The amateur plays for fun. The professional plays for keeps.
 
To the amateur, the game is his avocation. To the pro it’s his vocation.
 
The amateur plays part-time, the professional full-time.
 
The amateur is a weekend warrior. The professional is there seven days a week.
 
The word
amateur
comes from the Latin root meaning “to love.” The conventional interpretation is that the amateur pursues his calling out of love, while the pro does it for money. Not the way I see it. In my view, the amateur does not love the game enough. If he did, he would not pursue it as a sideline, distinct from his “real” vocation.
 
The professional loves it so much he dedicates his life to it.
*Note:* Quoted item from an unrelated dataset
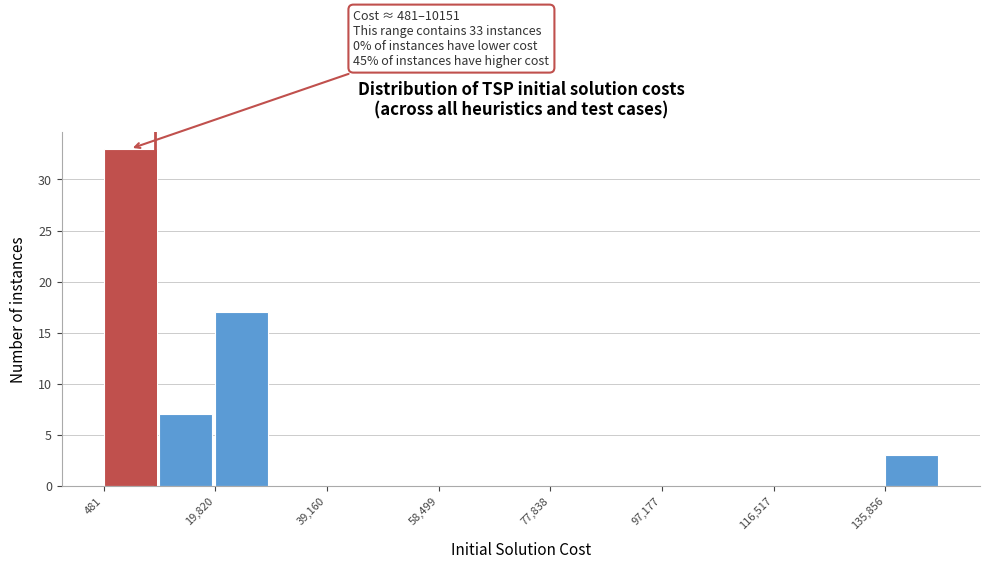

Which range on the x-axis has the tallest bar?

0 to 10000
He commits full-time.
 
That’s what I mean when I say turning pro.
 
Resistance hates it when we turn pro.
 
A PROFESSIONAL
 
Someone once asked Somerset Maugham if he wrote on a schedule or only when struck by inspiration. “I write only when inspiration strikes,” he replied. “Fortunately it strikes every morning at nine o’clock sharp.”
 
That’s a pro.
 
In terms of Resistance, Maugham was saying, “I despise Resistance; I will not let it faze me; I will sit down and do my work.”
 
Maugham reckoned another, deeper truth: that by performing the mundane physical act of sitting down and starting to work, he set in motion a mysterious but infallible sequence of events that would produce inspiration, as surely as if the goddess had synchronized her watch with his.
 
He knew if he built it, she would come.